Not that long ago conservative politicians in the United States could get away with touting their “prolife” bona fides solely because of their opposition to abortion. Political leaders on the right who slashed safety nets for the poor, denied climate change, and made life harder for pregnant women rarely felt any real heat from bishops, never mind a pope, as long as they were viewed as sufficiently anti-abortion.
Pope Francis is making those once comfortable politicians look over their shoulders.
Since his election almost five years ago, the pope has rejected a narrow, single-issue framing of what it means to be “prolife” in ways that offer a refreshing, long overdue challenge to a binary U.S. political narrative. Earlier this week, in one of his now-classic freewheeling in-flight press conferences, Francis was back at it. When asked about President Trump’s decision to roll back an Obama-era program that protected some 800,000 young immigrants brought to the United States when they were children—the president gave Congress only six months to find a solution—Francis didn’t equivocate.
“The President of the United States presents himself as prolife and if he is a good prolifer, he understands that family is the cradle of life and its unity must be protected,” the pope said.
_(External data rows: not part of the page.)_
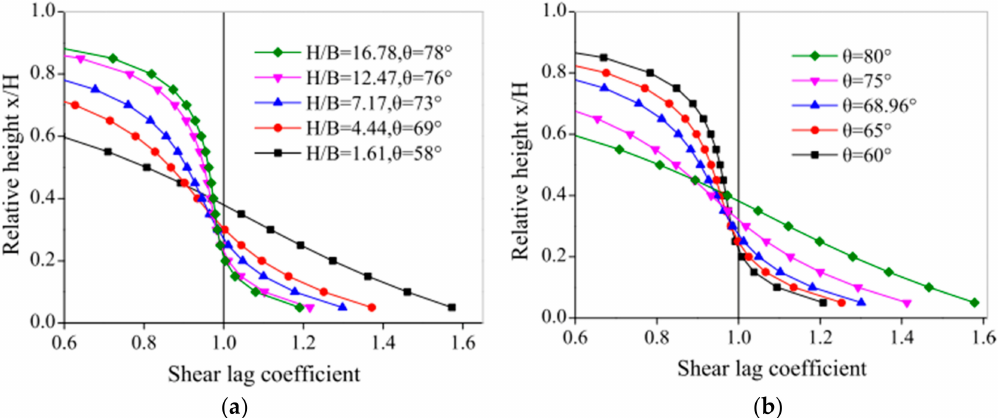
Figure 16. Shear-lag coe ffi cient in diagrids depending on the diagonal angle and building aspect ratio: ( a ) e ff ect of aspect ratio under optimal angle; ( b ) e ff ect of diagonal angle under fixed aspect ratio. Used with permission from Shi and Zhang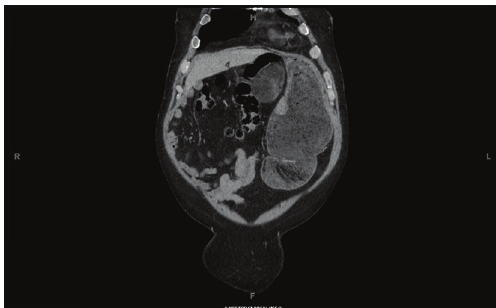
Figure 2: Computed tomographic coronal image showing epigas- tric mass abutting dilated stomach and duodenum.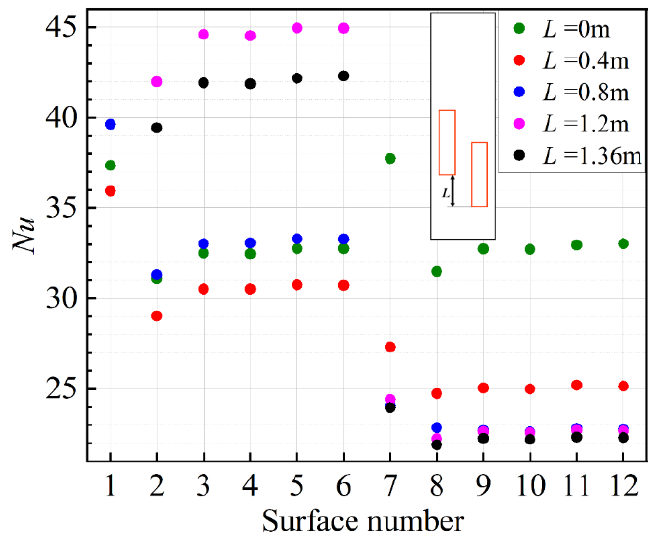
Figure 11. The distributions of average Nusselt number of all the surfaces of the heat sources with different L .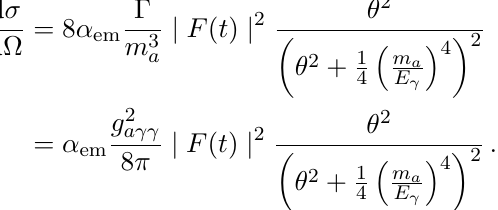
by g loop in the Primakoff aγγ aγγ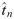
Multi-electrode recording from mouse mEC.Panel a shows an illustration of the silicone probe positioned along the dorsal-ventral axis of the mEC. Panel b is an example seizure-like onset from mEC data showing the slow domino effect, where sequential seizure-line onset starts in the ventral end and spreads to the dorsal. Panel c is the scaled mean recruitment times t^n and standard error for each electrode n = 1, …, 16 from six seizure-like events.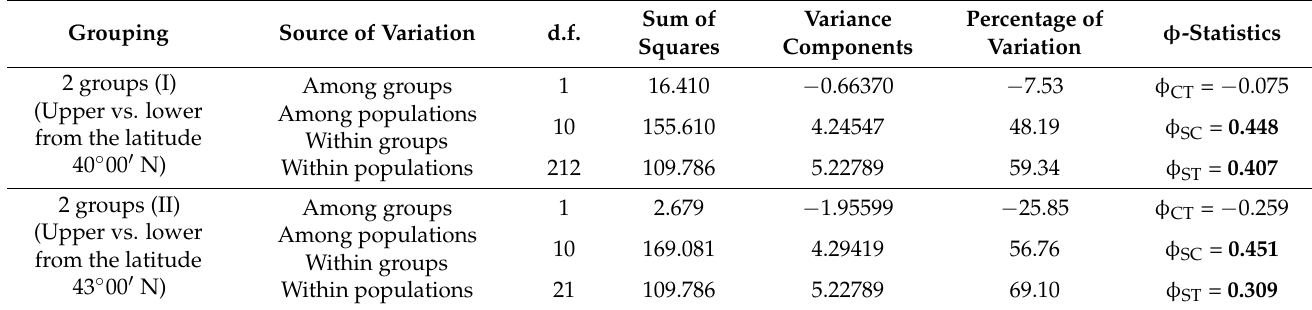
Table 2. Analysis of molecular variance (AMOVA) of C. relictus in Northeast Asia. Significant p -values ( p < 0.05) are indicated in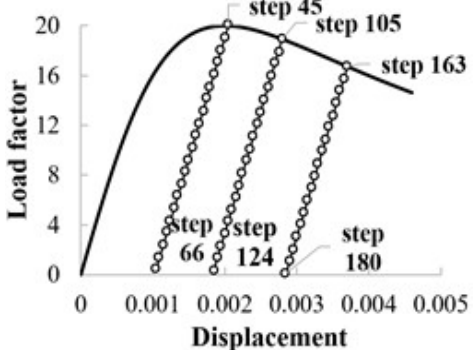
Figure 5. Cycle control - steps count.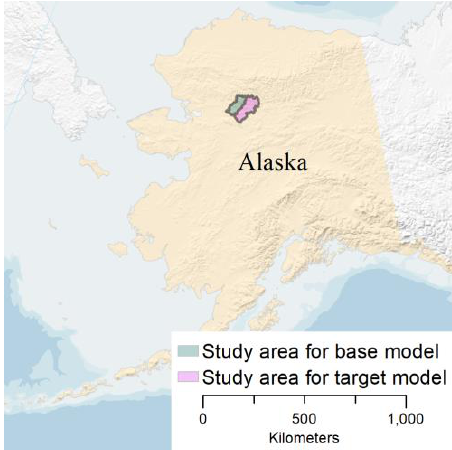
Figure 1. Location of areas in Alaska for base neural network model and target transfer learning model.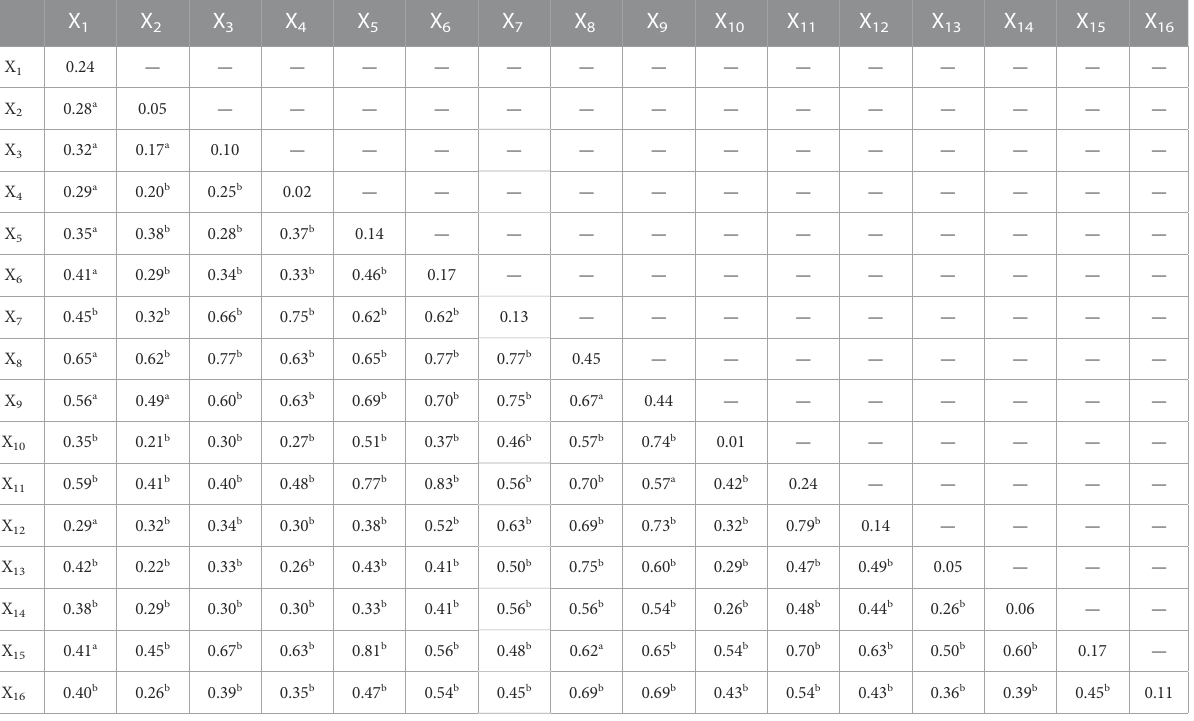
TABLE 5 Interaction detection of each in fl uence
Removing children from families “isn’t something that bears fruit for either the youngsters or their families.” During the same press conference this week, Francis also chided politicians who deny the impact human activity has on climate change, an issue he has frequently defined in stark life-and-death terms. “Whoever denies it has to go to the scientists and ask them,” he said. “They speak very clearly; scientists are precise. Then they decide and history will judge those decisions.”
American political debates over what constitutes a “life issue” are usually stuck in a rigid, partisan paradigm that offers little more than predictable talking points on both the right and left. Pope Francis’s insistence that “everything is connected,” as he described it in his encyclical Laudato si’, explodes those insufficient and suffocating categories. What the pope calls a “throwaway culture” includes myriad threats to life. During his 2015 trip to the United States, the pope clearly articulated this framework during his homily in a Mass for U.S. Catholic bishops. Francis specifically linked what he called “the innocent victim of abortion” to “children who die of hunger or from bombings,” “immigrants who drown in the search for a better tomorrow,” and “the environment devastated by man’s predatory relationship with nature.”